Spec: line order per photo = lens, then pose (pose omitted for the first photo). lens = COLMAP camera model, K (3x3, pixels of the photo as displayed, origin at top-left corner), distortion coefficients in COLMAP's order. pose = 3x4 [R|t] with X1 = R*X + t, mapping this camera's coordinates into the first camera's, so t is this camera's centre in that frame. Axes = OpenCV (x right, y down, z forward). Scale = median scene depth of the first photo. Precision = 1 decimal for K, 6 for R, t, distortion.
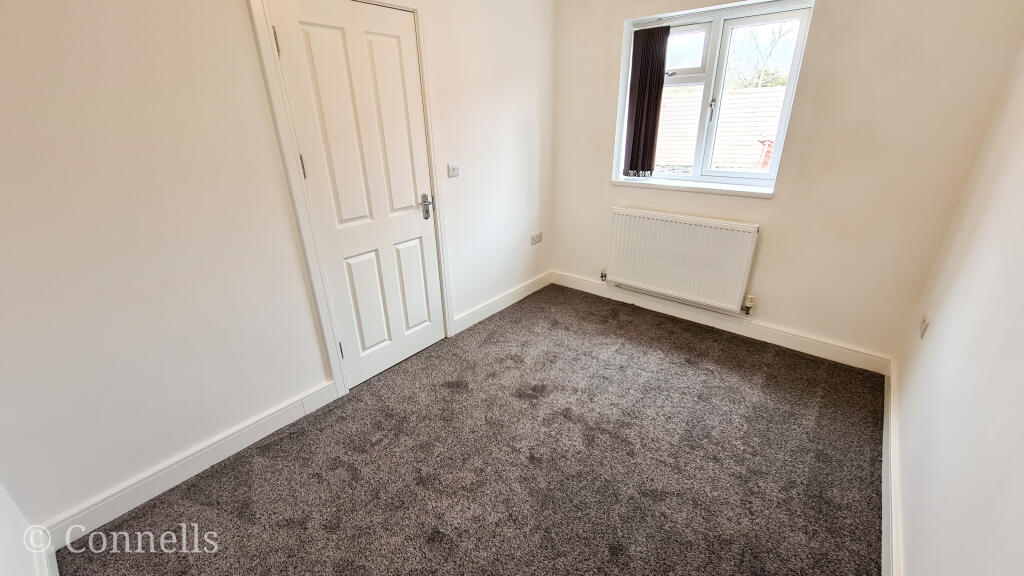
lens RADIAL K [[414.6, 0, 512.0], [0, 414.6, 288.0], [0, 0, 1]] dist [0.001269, -0.000152]
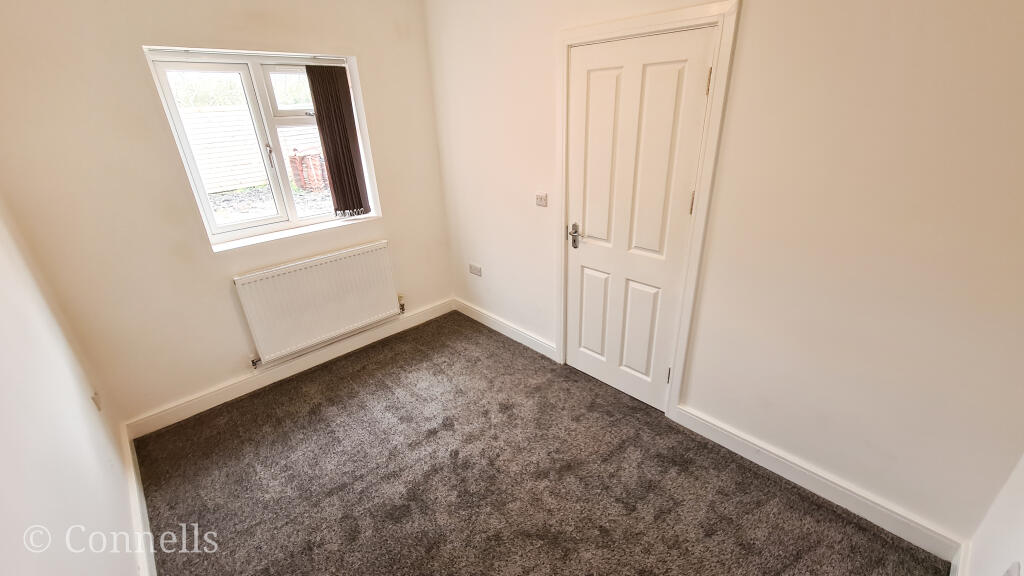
lens RADIAL K [[414.6, 0, 512.0], [0, 414.6, 288.0], [0, 0, 1]] dist [0.001269, -0.000152]
pose [[0.099975, -0.350367, 0.931261, -0.543952], [0.448301, 0.851429, 0.272205, -0.196586], [-0.888274, 0.390272, 0.242191, 0.451274]]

__Task to complete__: Render the listing above as a two-column CSV with columns named source and output. Each row holds one text from the listing and its answer, each in a single quoted field with line breaks replaced by spaces. Cover all of the listing, and leave the pictures out.

__Finished exercise__:
source,output
"Spec: line order per photo = lens, then pose (pose omitted for the first photo). lens = COLMAP camera model, K (3x3, pixels of the photo as displayed, origin at top-left corner), distortion coefficients in COLMAP's order. pose = 3x4 [R|t] with X1 = R*X + t, mapping this camera's coordinates into the first camera's, so t is this camera's centre in that frame. Axes = OpenCV (x right, y down, z forward). Scale = median scene depth of the first photo. Precision = 1 decimal for K, 6 for R, t, distortion.","lens RADIAL K [[414.6, 0, 512.0], [0, 414.6, 288.0], [0, 0, 1]] dist [0.001269, -0.000152] lens RADIAL K [[414.6, 0, 512.0], [0, 414.6, 288.0], [0, 0, 1]] dist [0.001269, -0.000152] pose [[0.099975, -0.350367, 0.931261, -0.543952], [0.448301, 0.851429, 0.272205, -0.196586], [-0.888274, 0.390272, 0.242191, 0.451274]]"